Aims: To conduct a rigorous validation study of the ASQ-TRAK by applying Kane's argument-based approach.
Subjects: The ASQ-TRAK, Bayley-III and/or BDI-2 were administered cross-sectionally to 336 Australian Aboriginal children aged 2–48 months across ten participating sites in the Northern Territory and South Australia. A sample of staff and caregivers completed feedback surveys about the ASQ-TRAK.
Results: ASQ-TRAK domain scores were moderately positively correlated with corresponding domain scores on the Bayley-III or BDI-2. Inter-rater and inter-instrument reliability were high. Sensitivity (83%), specificity (83%) and negative predictive value (99%) were acceptable. Staff and caregivers expressed high levels of satisfaction with the ASQ-TRAK.

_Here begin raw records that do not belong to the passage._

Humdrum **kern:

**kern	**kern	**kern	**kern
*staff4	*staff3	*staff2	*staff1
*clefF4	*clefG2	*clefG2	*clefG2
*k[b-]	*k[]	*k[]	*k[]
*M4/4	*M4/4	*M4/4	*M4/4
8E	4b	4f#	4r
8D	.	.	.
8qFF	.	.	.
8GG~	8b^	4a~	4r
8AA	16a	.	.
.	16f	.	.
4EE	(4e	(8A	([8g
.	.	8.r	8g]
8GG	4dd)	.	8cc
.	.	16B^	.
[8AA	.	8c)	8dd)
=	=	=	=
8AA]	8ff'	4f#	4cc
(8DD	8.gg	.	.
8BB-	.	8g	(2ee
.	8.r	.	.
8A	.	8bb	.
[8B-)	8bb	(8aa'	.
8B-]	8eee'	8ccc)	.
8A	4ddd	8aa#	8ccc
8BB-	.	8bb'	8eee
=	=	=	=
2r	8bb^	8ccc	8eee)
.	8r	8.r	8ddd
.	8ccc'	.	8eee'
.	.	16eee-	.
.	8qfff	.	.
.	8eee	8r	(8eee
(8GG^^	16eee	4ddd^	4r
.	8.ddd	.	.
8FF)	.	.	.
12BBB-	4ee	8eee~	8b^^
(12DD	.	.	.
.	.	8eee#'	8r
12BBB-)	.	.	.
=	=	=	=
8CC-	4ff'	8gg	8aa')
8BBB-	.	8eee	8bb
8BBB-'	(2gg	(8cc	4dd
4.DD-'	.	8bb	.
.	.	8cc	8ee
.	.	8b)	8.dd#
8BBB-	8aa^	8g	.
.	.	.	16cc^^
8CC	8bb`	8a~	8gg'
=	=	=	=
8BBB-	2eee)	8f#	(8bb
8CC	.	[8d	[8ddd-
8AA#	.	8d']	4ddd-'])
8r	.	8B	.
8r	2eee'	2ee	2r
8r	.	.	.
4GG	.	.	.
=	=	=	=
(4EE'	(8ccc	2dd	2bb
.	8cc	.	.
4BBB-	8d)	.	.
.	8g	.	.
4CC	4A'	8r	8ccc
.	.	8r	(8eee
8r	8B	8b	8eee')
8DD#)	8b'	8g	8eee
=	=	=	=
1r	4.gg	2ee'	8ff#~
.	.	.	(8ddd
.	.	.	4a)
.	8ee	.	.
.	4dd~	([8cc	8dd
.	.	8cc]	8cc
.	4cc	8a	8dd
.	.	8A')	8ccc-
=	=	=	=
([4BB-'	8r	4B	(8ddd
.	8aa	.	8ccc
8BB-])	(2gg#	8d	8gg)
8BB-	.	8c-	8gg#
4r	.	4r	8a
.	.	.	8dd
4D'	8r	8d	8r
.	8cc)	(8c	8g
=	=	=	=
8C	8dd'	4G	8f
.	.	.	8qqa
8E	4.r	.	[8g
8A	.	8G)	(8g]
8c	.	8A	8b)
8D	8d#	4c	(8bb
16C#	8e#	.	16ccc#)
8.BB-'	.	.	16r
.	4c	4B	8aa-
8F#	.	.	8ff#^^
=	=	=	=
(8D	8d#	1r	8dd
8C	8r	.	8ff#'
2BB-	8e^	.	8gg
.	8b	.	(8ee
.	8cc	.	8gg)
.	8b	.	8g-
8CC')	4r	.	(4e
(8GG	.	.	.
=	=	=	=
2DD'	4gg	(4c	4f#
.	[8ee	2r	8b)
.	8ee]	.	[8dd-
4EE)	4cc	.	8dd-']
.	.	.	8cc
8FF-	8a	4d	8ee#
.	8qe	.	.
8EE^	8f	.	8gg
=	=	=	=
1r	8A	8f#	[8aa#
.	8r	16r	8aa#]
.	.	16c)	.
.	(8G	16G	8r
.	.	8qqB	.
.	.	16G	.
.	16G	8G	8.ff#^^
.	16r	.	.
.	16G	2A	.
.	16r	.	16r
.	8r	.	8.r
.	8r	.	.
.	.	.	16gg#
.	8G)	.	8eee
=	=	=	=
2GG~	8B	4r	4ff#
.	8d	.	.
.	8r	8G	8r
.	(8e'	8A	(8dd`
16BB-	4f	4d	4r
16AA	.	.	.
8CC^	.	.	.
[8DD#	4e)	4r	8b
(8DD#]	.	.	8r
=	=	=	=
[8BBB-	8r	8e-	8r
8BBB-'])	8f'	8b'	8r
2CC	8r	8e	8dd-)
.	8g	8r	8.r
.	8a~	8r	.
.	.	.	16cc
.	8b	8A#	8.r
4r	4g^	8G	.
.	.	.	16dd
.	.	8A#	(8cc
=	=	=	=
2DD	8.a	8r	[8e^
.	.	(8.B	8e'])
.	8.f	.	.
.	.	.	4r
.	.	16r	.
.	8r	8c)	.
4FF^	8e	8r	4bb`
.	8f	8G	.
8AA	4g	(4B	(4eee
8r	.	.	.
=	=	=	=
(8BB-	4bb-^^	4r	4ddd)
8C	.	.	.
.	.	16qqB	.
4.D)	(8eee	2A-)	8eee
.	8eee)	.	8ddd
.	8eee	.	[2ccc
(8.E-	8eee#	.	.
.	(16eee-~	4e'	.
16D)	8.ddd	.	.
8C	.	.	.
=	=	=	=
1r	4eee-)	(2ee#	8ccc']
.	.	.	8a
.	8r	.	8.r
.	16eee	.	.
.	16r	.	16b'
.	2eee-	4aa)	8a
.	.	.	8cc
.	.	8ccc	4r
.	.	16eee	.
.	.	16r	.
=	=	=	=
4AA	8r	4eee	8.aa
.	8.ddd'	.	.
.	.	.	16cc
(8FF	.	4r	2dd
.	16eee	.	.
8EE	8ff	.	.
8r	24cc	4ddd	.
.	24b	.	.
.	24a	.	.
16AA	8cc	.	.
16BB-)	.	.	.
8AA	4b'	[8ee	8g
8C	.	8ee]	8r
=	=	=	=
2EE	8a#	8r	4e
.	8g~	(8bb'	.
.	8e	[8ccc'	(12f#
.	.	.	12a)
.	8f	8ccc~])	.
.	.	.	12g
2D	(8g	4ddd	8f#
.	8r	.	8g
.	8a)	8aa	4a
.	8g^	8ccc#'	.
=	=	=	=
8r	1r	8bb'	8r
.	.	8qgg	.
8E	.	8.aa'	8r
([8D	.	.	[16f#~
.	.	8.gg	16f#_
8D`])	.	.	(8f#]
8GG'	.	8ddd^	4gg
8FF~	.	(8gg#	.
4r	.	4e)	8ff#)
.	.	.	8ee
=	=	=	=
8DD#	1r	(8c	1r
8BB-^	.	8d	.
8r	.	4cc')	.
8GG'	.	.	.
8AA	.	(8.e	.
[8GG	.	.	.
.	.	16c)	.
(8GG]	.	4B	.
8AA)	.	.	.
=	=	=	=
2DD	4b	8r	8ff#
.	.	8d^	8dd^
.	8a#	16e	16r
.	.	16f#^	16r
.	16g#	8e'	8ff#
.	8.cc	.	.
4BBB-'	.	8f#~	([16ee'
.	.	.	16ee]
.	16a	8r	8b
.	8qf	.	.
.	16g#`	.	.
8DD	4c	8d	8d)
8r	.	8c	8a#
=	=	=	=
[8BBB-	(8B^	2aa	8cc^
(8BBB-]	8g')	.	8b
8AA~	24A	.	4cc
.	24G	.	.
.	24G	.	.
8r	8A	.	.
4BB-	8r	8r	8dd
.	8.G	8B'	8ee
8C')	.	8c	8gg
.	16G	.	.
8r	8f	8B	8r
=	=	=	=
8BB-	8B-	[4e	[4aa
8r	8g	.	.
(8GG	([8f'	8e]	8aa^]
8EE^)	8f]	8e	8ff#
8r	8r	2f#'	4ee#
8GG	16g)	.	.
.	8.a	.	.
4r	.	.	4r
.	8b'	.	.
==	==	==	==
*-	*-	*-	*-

Conclusions: Regular developmental screening can provide important information about developmental vulnerability and the need for services. The ASQ-TRAK should be administered by trained Aboriginal community-based workers and the implementation approach carefully planned. Areas for future research include longitudinal follow-up of children, investigating existing norms and cut-off scores, and considering the appropriateness of the ASQ-TRAK with Aboriginal people from different locations. The ASQ-TRAK has the potential to fill an important gap by enabling better access to high-quality developmental monitoring and targeted early intervention.